Kenyataan yang paling pahit adalah jika orang-orang terdekat kita yang tak seideal bayangan kita. Ibu yang tak peduli misalnya, atau sosok ayah yang bukan teladan, kakak/adik yang tidak menyenangkan. No problem untuk itu semua. Pikirkan saja bahwa ternyata memang sudah saatnya diri kita yang mengenalkan kemesraan dalam keluarga kita, menjadi pengingat kebaikan2 bagi keluarga kita.

Hmm.. kalau ternyata kondisi yang akhirnya menjadi hal yang tidak menyenangkan sesuai keinginan kita? Duh, duh, duh, ada baiknya jangan sedikit-sedikit kita menyalahkan keadaan. Tak selamanya hidup ini indah. Lagipula indah itu tergantung mindset kita :) Selama Allah masih ridho sama kita, kenapa harus cemas? 

Allah itu mempergilirkan masa, kadang kita di atas dan di bawah. Allah itu baik, Allah beri kita akal bukan untuk dipikirkan keburukannya, tapi juga dipikirkan saya bisa apa dengan kondisi ini. Ada kejadian apa yang nanti akan Allah hadiahkan untuk kita? Karenanya dalam waktu lapang pun kadang kita harus menyiapkan 'kesadaran' lebih dini. Mungkin saja Allah memberikan saya kebahagiaan dan suatu waktu memberi ujian. Kesabaran itu akan memberikan kepuasan yang lebih, ketika kita mampu mencoba berpikir dan mengusahakan pikiran untuk menerimanya dan mencari terus mencari cara mengatasinya. Terima dulu, baru hati kita lapang dan bisa berpikir mencari solusinya.
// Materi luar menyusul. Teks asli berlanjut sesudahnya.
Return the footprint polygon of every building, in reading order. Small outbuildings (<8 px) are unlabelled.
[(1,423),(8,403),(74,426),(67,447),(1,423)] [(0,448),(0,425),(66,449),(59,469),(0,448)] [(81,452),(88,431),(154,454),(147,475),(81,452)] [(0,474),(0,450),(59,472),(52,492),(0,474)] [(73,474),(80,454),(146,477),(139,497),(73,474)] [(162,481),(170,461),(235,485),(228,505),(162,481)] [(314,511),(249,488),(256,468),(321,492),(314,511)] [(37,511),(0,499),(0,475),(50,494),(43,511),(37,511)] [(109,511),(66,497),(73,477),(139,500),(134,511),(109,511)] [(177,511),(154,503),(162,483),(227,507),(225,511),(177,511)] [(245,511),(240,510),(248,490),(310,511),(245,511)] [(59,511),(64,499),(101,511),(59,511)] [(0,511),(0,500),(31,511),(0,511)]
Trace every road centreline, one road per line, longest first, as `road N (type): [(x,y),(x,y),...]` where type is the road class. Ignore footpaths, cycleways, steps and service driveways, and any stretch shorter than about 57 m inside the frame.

Indahnya, dalam islam banyak sekali instrumen bagi jiwa kita untuk mendamaikannya. Terlebih, biasanya dalam kondisi tersebut kondisi yang paling mendekatkan seorang hamba kepada Rabb nya. Kita bisa membaca qur'an sambil meneliti arti-artinya, bisa shalat sepuasnya dan merendahkan diri di hadapanNya, berdo'a selama-lama mungkin dan sepenuh-penuhnya harap. Mungkin, Allah juga ingin agar kita lebih mendekat kepadaNya..

Ada analogi yang bagus sekali dari teman satu divisi di kaderisasi BEM saat beliau mementor adik kelas:
Seorang ayah, mungkin saja menampar anaknya karena dia sayang. Mungkin saat diperingati pertama kali sang ayah berkata: "Nak, api itu panas." Si anak tak menggubris dan tetap memainkan api. Sang ayah tak puas dan kembali mengulangi ucapannya "Nak, api itu panas." sembari menjauhkan anaknya dari api. Tetapi anak tersebut tetap kembali dan bermain api lagi. Kali ini ayah mengatakan hal yang sama, : "Nak, api itu panas." sembari menampar anaknya agar ia mengerti.